• **YOUR OBJECTIVE**: Copy each of the rows below word for word, with every field name and value unchanged.

-*-*-

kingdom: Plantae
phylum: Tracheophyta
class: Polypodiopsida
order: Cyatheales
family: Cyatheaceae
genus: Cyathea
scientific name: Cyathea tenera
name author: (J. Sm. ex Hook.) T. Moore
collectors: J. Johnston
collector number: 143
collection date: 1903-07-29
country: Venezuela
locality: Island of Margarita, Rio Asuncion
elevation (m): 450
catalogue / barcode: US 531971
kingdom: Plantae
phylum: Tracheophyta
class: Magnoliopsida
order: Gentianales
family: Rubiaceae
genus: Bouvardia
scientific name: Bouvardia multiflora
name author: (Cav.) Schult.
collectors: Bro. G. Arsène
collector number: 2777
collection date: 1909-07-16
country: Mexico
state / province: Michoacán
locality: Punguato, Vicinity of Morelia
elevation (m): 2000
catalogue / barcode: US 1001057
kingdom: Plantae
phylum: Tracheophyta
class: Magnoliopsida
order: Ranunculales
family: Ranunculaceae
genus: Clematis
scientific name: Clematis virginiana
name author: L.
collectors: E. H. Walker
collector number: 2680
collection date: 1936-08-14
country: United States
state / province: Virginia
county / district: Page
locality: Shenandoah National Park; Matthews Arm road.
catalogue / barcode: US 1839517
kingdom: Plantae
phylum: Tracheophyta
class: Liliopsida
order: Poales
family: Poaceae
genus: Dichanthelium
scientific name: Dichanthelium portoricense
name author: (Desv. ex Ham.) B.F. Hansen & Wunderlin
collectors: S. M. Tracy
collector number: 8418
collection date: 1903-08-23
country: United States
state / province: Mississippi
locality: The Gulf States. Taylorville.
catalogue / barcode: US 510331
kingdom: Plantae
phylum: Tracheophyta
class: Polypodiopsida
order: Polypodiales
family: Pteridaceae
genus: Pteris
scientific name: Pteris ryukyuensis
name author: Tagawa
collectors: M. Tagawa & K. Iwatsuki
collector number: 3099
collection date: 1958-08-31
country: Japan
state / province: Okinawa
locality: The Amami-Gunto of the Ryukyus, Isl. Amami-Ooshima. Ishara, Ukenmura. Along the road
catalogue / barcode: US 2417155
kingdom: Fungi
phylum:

-*-*-

• **ANSWER IN FULL**:
kingdom: Plantae
phylum: Tracheophyta
class: Polypodiopsida
order: Cyatheales
family: Cyatheaceae
genus: Cyathea
scientific name: Cyathea tenera
name author: (J. Sm. ex Hook.) T. Moore
collectors: J. Johnston
collector number: 143
collection date: 1903-07-29
country: Venezuela
locality: Island of Margarita, Rio Asuncion
elevation (m): 450
catalogue / barcode: US 531971
kingdom: Plantae
phylum: Tracheophyta
class: Magnoliopsida
order: Gentianales
family: Rubiaceae
genus: Bouvardia
scientific name: Bouvardia multiflora
name author: (Cav.) Schult.
collectors: Bro. G. Arsène
collector number: 2777
collection date: 1909-07-16
country: Mexico
state / province: Michoacán
locality: Punguato, Vicinity of Morelia
elevation (m): 2000
catalogue / barcode: US 1001057
kingdom: Plantae
phylum: Tracheophyta
class: Magnoliopsida
order: Ranunculales
family: Ranunculaceae
genus: Clematis
scientific name: Clematis virginiana
name author: L.
collectors: E. H. Walker
collector number: 2680
collection date: 1936-08-14
country: United States
state / province: Virginia
county / district: Page
locality: Shenandoah National Park; Matthews Arm road.
catalogue / barcode: US 1839517
kingdom: Plantae
phylum: Tracheophyta
class: Liliopsida
order: Poales
family: Poaceae
genus: Dichanthelium
scientific name: Dichanthelium portoricense
name author: (Desv. ex Ham.) B.F. Hansen & Wunderlin
collectors: S. M. Tracy
collector number: 8418
collection date: 1903-08-23
country: United States
state / province: Mississippi
locality: The Gulf States. Taylorville.
catalogue / barcode: US 510331
kingdom: Plantae
phylum: Tracheophyta
class: Polypodiopsida
order: Polypodiales
family: Pteridaceae
genus: Pteris
scientific name: Pteris ryukyuensis
name author: Tagawa
collectors: M. Tagawa & K. Iwatsuki
collector number: 3099
collection date: 1958-08-31
country: Japan
state / province: Okinawa
locality: The Amami-Gunto of the Ryukyus, Isl. Amami-Ooshima. Ishara, Ukenmura. Along the road
catalogue / barcode: US 2417155
kingdom: Fungi
phylum:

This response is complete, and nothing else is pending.